The traumatic events we suffer as children can lead to lasting physical and mental health challenges, two decades of research show. According to researchers, those negative health outcomes don’t have to be a child’s destiny. Recently, communities across North Carolina have been actively working to find ways to help reshape the paths for children in such situations. Bladen County has joined that effort and a special viewing of a documentary is scheduled in January in the county. Bladen Community College (BCC) is hosting the event along with other organizations that are interested in increasing awareness and providing support for children and their families.
“Resilience: The Biology of Stress & the Science of Hope” will be shown on Tuesday, January 21 st at 11am and Monday, January 27 th at 6 p.m. in the auditorium on the campus of Bladen Community College. Local sponsors are: BCC, Bladen Innovative Approaches, Bladen Smart Start, District Attorney Office of the 13 th Judicial District and Healthy Start of Robeson County.
Prevent Child Abuse North Carolina teamed up with UNC-TV, the Child Trust Foundation, the Winer Family Foundation and others to host Resilience Week in November, a series of educational events and efforts featuring a statewide airing on UNC-TV’s public television station of an hour long documentary, “Resilience: The Biology of Stress & the Science of Hope” , about adverse childhood experiences. The film draws information from the CDC-Kaiser Permanente Adverse Childhood Experiences (ACE) Study, ground-breaking research that follows some 17,000 participants through their lives and links the presence of childhood abuse, neglect, homelessness, life in violent neighborhoods and early exposure to
substance abuse to negative health outcomes later in life.
Prevent Child Abuse North Carolina held screenings of the Resilience documentary for more than 10,000 individuals in the state, largely those who work closely with families and children including one held at the Bladen County Cooperative Extension, sponsored by Jon David, District Attorney of the 13 th Judicial District.

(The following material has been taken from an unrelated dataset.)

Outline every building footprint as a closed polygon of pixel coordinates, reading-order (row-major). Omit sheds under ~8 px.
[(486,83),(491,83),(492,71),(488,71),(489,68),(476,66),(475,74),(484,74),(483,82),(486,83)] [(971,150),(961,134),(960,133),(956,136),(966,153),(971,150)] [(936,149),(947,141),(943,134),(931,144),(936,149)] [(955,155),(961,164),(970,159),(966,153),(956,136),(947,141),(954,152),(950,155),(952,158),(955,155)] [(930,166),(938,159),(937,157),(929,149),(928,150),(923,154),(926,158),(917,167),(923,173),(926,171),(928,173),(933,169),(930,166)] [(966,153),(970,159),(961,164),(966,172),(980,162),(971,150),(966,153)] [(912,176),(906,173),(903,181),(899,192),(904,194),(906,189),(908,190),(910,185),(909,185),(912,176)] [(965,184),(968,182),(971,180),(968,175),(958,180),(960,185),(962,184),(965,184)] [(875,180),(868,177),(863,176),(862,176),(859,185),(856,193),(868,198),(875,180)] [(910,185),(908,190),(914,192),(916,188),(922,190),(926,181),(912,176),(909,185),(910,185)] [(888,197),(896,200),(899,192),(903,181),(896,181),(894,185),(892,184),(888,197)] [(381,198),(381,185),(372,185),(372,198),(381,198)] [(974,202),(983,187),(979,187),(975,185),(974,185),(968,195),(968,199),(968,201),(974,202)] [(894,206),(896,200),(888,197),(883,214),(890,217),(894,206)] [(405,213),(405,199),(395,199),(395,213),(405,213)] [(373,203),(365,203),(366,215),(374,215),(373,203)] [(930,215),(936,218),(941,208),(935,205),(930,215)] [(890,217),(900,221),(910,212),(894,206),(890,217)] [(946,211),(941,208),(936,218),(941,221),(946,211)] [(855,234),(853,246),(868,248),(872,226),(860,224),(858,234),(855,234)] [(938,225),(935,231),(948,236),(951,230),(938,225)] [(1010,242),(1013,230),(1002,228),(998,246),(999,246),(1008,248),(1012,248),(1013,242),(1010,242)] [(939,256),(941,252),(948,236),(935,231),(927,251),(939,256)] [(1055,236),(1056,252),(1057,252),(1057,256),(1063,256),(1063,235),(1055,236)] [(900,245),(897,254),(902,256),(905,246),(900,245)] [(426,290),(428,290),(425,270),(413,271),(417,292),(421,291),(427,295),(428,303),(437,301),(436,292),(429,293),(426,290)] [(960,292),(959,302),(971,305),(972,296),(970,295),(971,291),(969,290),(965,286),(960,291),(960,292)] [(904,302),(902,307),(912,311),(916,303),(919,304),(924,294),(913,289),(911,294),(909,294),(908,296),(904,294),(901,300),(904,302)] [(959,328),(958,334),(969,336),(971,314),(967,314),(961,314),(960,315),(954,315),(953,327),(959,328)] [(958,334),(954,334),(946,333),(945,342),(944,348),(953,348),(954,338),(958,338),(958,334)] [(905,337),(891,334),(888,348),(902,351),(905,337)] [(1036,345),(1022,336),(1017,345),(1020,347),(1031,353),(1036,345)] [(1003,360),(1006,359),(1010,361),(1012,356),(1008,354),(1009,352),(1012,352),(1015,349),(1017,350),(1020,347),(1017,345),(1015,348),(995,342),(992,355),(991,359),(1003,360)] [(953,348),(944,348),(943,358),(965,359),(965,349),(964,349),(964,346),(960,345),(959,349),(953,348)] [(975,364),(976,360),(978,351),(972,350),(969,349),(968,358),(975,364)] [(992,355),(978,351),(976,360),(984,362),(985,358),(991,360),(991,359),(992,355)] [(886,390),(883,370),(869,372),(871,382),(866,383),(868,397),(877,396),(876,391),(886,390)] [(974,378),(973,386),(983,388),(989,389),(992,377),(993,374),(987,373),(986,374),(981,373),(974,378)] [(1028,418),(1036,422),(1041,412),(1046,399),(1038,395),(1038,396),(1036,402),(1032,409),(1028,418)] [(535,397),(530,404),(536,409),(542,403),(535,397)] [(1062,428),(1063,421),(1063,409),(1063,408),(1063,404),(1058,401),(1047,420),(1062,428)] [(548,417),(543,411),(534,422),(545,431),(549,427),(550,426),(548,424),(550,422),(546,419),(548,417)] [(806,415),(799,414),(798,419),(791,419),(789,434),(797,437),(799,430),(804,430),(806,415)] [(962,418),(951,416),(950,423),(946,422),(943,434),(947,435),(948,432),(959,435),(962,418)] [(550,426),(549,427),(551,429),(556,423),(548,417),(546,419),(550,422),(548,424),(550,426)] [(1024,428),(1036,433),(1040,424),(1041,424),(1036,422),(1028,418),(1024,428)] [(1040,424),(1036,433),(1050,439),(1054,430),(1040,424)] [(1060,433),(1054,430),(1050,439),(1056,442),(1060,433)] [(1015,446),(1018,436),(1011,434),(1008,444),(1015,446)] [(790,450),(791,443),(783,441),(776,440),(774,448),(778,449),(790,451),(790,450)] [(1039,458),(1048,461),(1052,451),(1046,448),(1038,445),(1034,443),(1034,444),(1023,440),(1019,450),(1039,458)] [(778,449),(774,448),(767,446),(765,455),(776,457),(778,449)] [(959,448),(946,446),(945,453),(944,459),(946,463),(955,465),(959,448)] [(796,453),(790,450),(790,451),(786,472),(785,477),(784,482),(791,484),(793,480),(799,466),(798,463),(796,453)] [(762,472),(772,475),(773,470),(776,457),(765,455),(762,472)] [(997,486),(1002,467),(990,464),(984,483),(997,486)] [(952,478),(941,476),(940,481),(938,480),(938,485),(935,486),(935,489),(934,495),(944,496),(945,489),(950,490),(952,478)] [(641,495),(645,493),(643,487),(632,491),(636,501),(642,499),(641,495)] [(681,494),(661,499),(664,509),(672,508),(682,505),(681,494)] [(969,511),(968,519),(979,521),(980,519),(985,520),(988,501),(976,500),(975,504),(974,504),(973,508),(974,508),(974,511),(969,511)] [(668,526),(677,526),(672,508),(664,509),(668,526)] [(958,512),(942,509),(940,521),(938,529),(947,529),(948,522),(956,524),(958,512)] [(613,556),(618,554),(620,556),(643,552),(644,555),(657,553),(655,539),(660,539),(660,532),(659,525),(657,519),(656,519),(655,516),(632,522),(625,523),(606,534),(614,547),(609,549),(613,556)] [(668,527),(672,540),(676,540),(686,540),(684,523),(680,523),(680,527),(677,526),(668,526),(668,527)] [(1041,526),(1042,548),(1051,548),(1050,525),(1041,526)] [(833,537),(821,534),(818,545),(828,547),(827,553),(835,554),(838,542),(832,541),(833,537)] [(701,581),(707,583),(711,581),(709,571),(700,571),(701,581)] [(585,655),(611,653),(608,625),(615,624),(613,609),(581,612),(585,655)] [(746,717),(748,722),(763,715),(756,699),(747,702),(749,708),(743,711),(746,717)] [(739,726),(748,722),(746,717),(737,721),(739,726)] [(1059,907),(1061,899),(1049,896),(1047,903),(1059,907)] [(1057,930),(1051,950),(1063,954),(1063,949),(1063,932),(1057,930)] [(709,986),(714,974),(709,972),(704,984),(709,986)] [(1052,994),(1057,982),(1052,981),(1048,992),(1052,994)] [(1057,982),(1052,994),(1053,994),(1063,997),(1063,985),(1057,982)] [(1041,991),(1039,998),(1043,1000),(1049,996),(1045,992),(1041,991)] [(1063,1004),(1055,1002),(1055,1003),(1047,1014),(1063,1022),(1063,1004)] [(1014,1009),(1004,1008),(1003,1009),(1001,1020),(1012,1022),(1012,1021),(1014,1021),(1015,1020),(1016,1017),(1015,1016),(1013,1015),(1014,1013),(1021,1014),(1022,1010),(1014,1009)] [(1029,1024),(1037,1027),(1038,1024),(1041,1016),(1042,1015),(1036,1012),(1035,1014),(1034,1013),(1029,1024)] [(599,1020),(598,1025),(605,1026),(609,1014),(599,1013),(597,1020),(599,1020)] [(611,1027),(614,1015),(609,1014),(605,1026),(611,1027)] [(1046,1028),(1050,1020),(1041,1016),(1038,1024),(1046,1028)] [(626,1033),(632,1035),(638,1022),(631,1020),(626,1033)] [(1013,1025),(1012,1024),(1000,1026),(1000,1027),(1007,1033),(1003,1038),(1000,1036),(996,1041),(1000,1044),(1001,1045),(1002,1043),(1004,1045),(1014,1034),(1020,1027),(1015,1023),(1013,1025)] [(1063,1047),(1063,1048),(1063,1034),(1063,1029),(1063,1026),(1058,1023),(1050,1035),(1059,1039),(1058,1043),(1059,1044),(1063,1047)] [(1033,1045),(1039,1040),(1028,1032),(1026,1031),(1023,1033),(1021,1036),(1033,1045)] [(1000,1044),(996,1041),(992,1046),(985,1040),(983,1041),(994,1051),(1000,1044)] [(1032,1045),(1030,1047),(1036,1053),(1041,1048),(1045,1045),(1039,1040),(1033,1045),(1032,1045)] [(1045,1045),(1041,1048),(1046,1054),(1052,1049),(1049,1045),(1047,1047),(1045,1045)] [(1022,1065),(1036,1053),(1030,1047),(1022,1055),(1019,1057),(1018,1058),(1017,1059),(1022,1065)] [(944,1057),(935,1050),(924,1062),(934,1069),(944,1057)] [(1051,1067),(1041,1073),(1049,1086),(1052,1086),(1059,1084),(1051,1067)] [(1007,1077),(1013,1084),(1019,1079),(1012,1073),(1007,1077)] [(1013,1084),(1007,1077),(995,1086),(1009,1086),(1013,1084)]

Several local agency representatives in attendance then began plans to bring the documentary to even a larger audience and hopefully stimulate conversations about how to combat the effects of trauma as a community.
The January screenings at Bladen Community Colleges are a chance to reach those interested in learning more about the research, ACEs and the supports that communities have to aid children and their families in reducing negative outcomes.
“We hope the community will come together and think about ways they can be a stronger support for families no matter what the setting,” said Barry Priest, Vice- President of Student Services at Bladen Community College and Co-Chair of the Behavior Interventions Team at the college.